[Stored data entries]
§ §

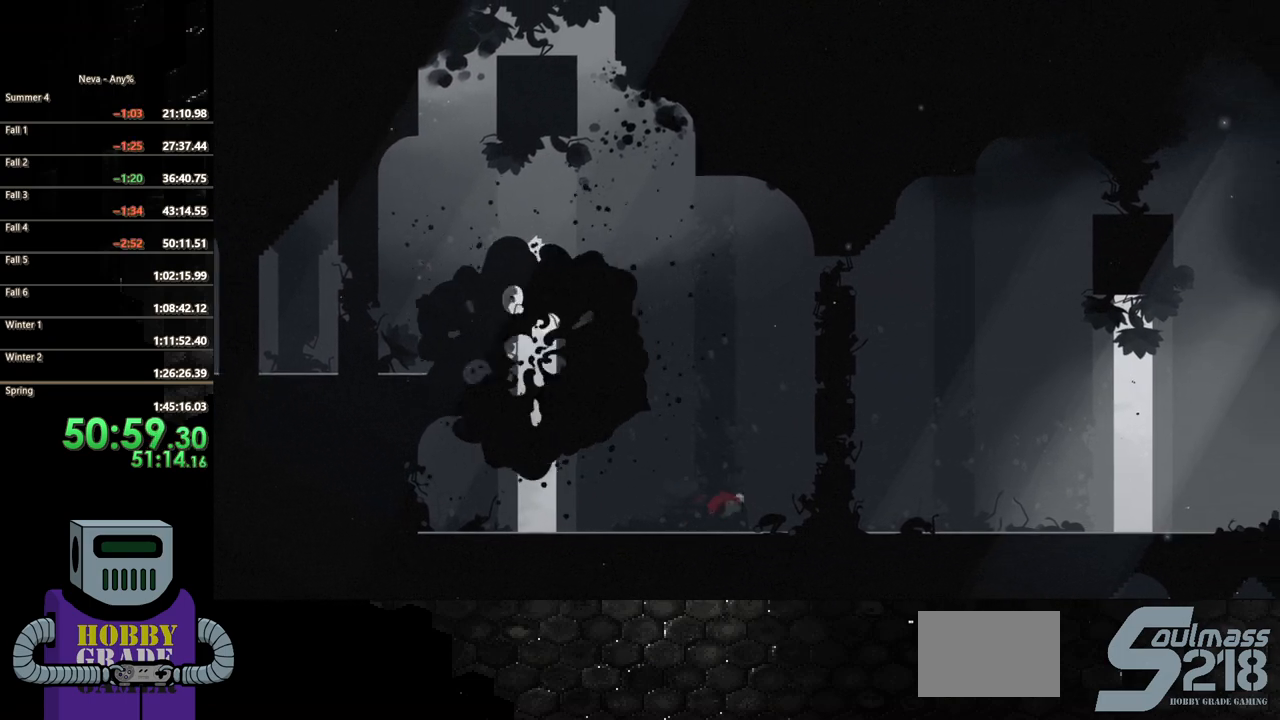
{"buttons": ["DPAD_RIGHT"], "button_events": [[233, "CIRCLE", "up"]]}
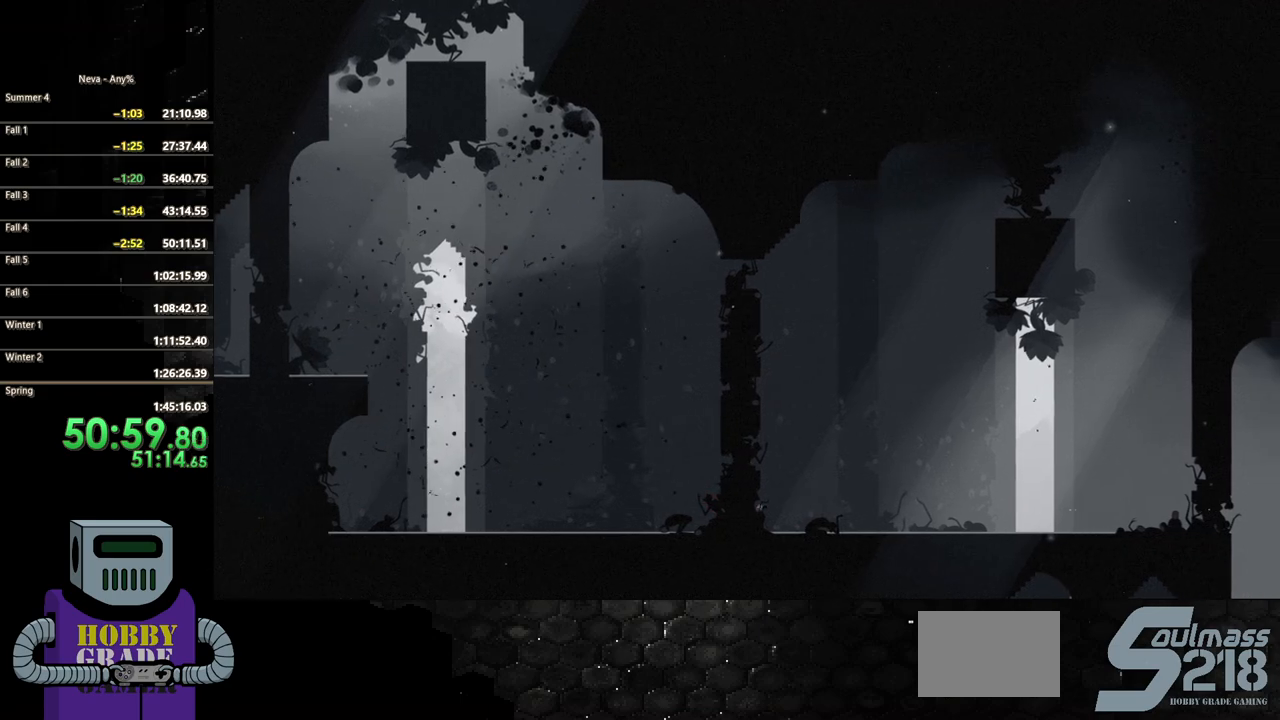
{"buttons": ["DPAD_RIGHT"], "button_events": [[150, "CIRCLE", "down"], [433, "CIRCLE", "up"]]}
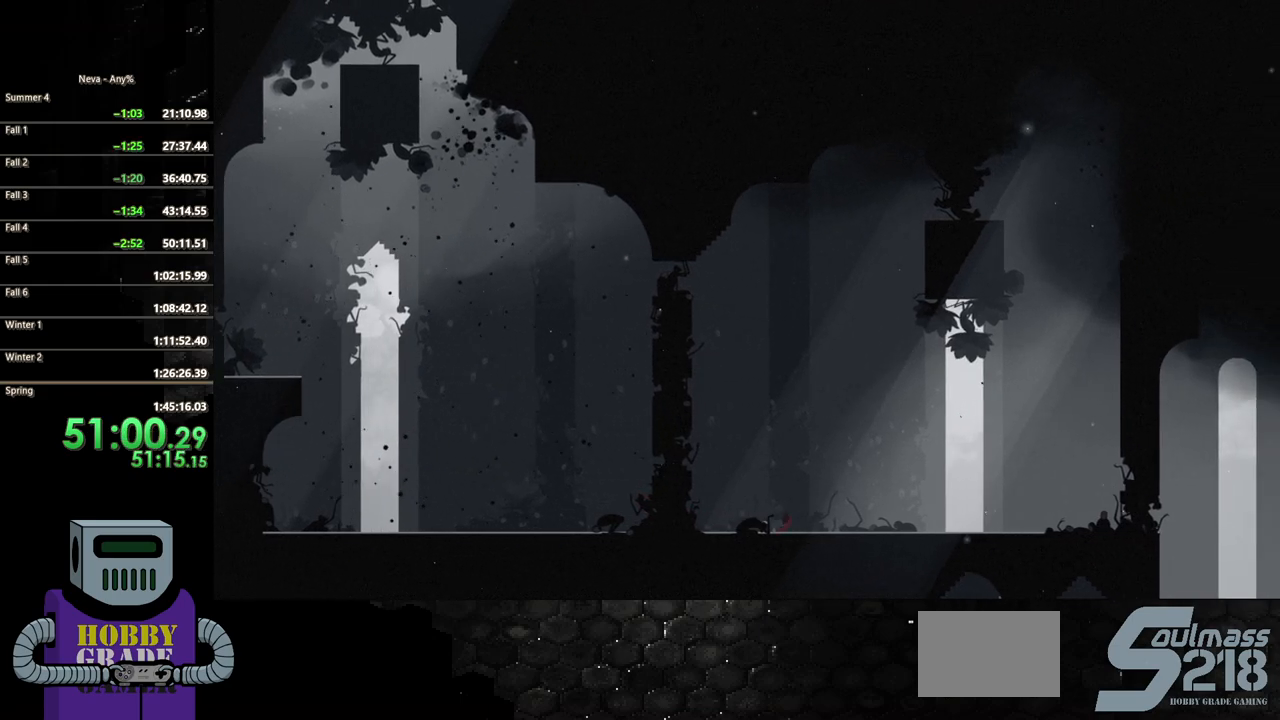
{"buttons": ["CIRCLE", "DPAD_RIGHT"], "button_events": [[300, "CROSS", "down"], [367, "CIRCLE", "down"], [383, "CROSS", "up"]]}
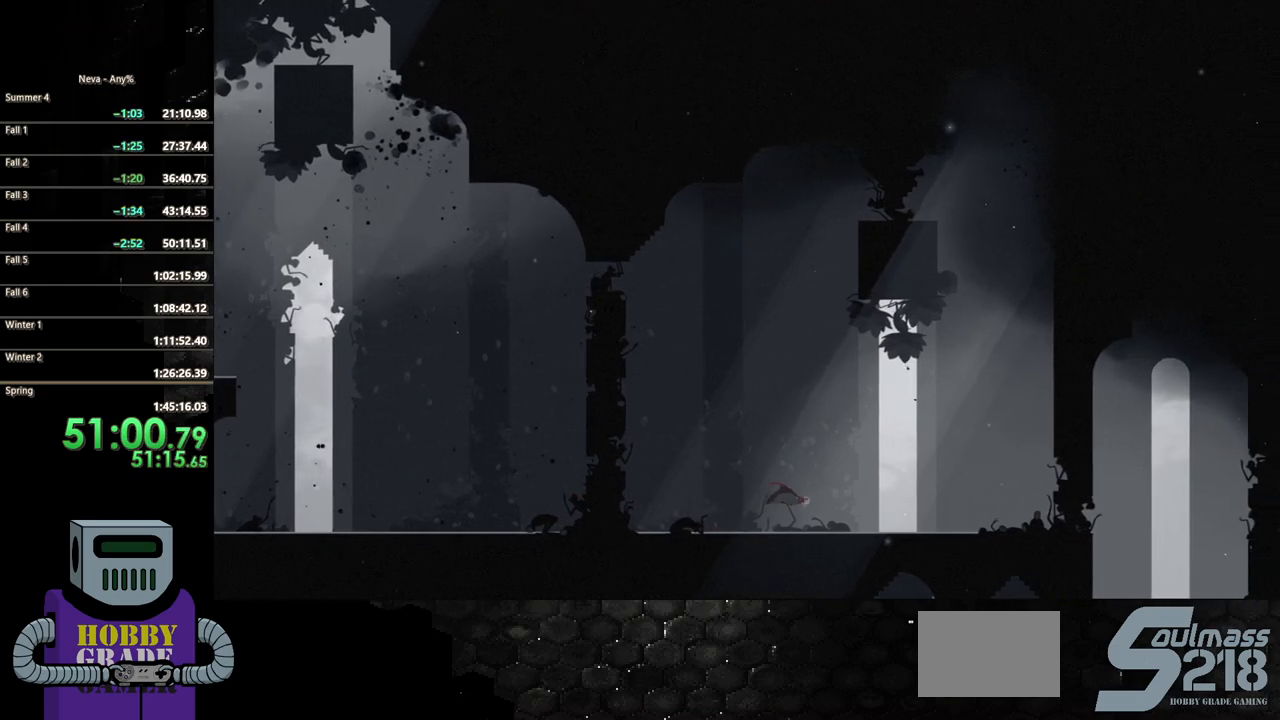
{"buttons": ["DPAD_RIGHT"], "button_events": [[233, "CIRCLE", "up"]]}
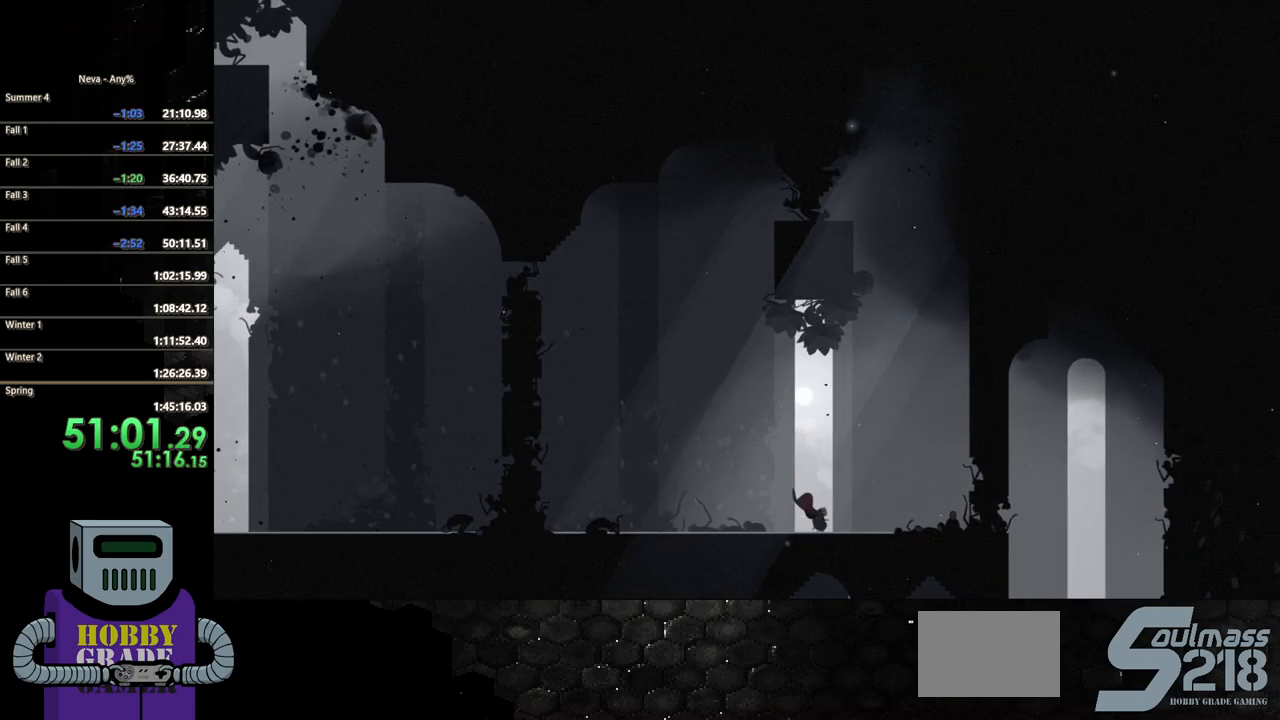
{"buttons": ["DPAD_RIGHT"], "button_events": [[67, "CROSS", "down"], [117, "CIRCLE", "down"], [133, "CROSS", "up"], [483, "CIRCLE", "up"]]}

§ §

**YOUR ASSIGNMENT**. Omitting the pictures, copy each record above exactly as it stands.

**ANSWER TO THIS PROBLEM**.
{"buttons": ["DPAD_RIGHT"], "button_events": [[233, "CIRCLE", "up"]]}
{"buttons": ["DPAD_RIGHT"], "button_events": [[150, "CIRCLE", "down"], [433, "CIRCLE", "up"]]}
{"buttons": ["CIRCLE", "DPAD_RIGHT"], "button_events": [[300, "CROSS", "down"], [367, "CIRCLE", "down"], [383, "CROSS", "up"]]}
{"buttons": ["DPAD_RIGHT"], "button_events": [[233, "CIRCLE", "up"]]}
{"buttons": ["DPAD_RIGHT"], "button_events": [[67, "CROSS", "down"], [117, "CIRCLE", "down"], [133, "CROSS", "up"], [483, "CIRCLE", "up"]]}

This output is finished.